His🍰torically, gold prices have largely been flat orܫ grown incrementally. A spike to $615 an ounce occurred in 1980 followed by a crash to around $300 an ounce, where prices more or less remained until 2006.
After that, gold prices rose higher than $1,900 an ounce in 2011 before falling down to the $1,600 range in 2012.
At the time, the Wall Street Journal reported that gold returns over the previous five years were a compounded 25% per year, far above 澳洲幸运5开奖号码历史查询:average returns on most other assets.
Animal spirits might have driven gold prices higher, but so might central bank꧅ policies that contributed to (or at least failed to control) econo♏mic uncertainty and instability.
Uncertainty tends to make gold sought after because it is perceived to be a safe, 澳洲幸运5开奖号码历史查询:inflation-protected store of long-term value.

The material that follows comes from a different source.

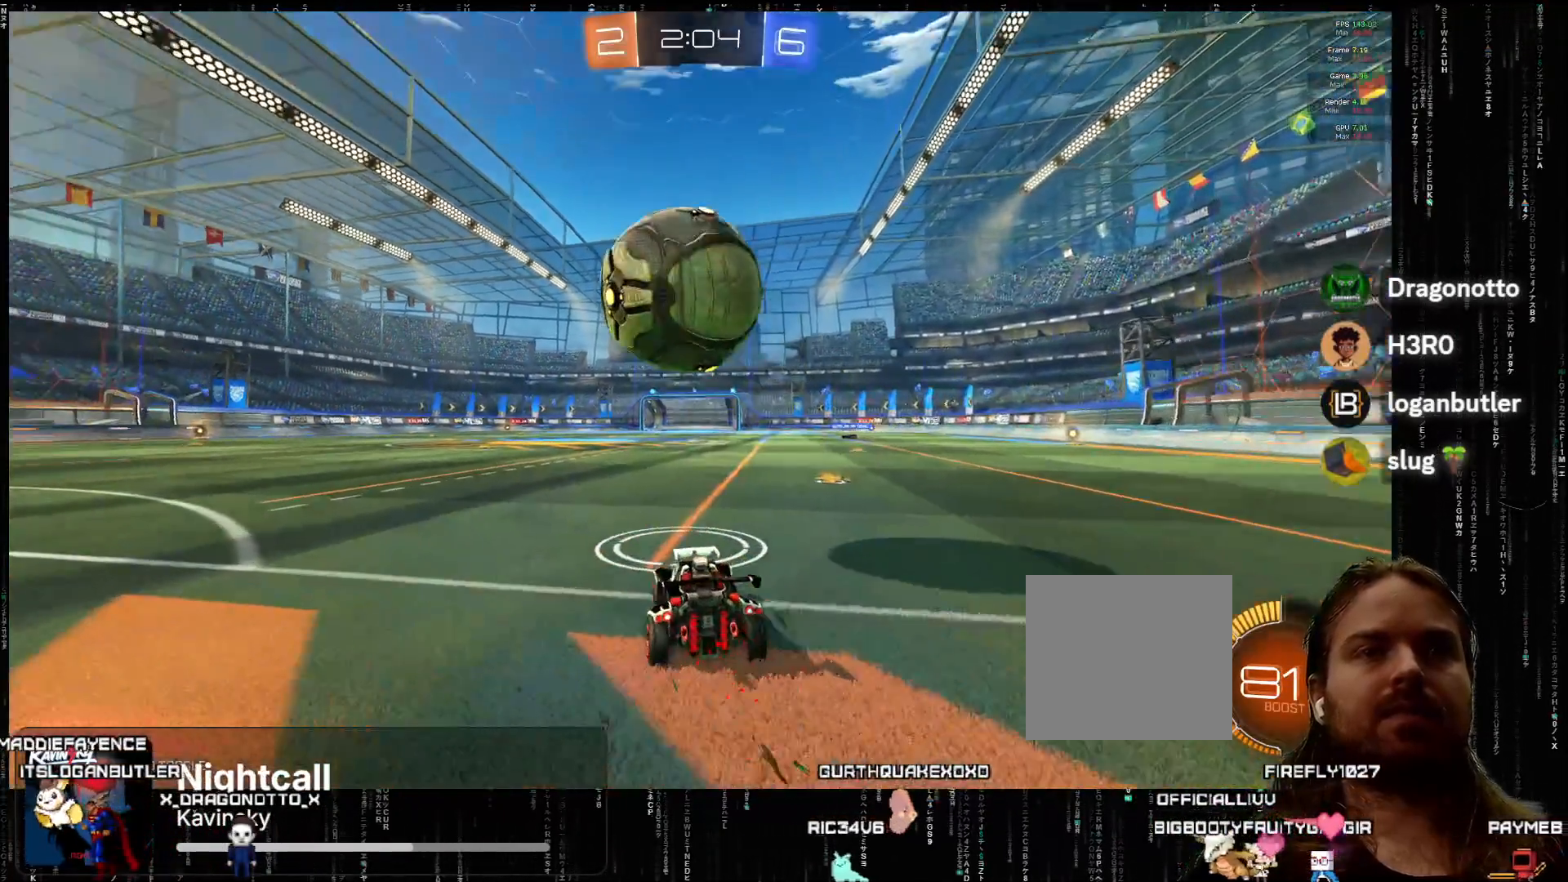
{"buttons": ["X", "R2"], "left_stick": "down", "events": [[33, "R2", "down"], [83, "left_stick", "center"], [350, "A", "down"], [383, "X", "down"], [417, "A", "up"], [483, "left_stick", "down"]]}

What Was the Bitcoin Bubble of 2017?
Starting in January 2017, bitcoin rose more than 1300% and peaked at $19,665 in December 2017. It began a decline in the beginning of 2018, ending that year more than 70% lower.
How Long Do Asset Bubbles Last?
The average changes as the lifespans of bubbles change, but data from prominent asset bubbles (such as the 17th century's Tulipmania, the 1920s bull market, and the dotcom crash) indicate they last about 5.6 years.
What's the Risk of an Asset Bubble?
The risk is that the asset's rising price can't be sustained and that it will eventually reverse direction—the bubble will burst. The result is an abrupt and steep decline in the price, which can hurt many of the people who have bought the asset.
The Bottom Line
Any number of factors, from easy money or 澳洲幸运5开奖号码历史查询:irrational exuberance to 澳洲幸运5开奖号码历史查询:speculation or policy-driven 澳洲幸运5开奖号码历史查询:market distortions, may have a hand in🎐 the inflation and bursting of bubbles.
Purveyors of each school of thought think that their analysis is the correct one, but economists have yet to reach a consen💟sus on the truth.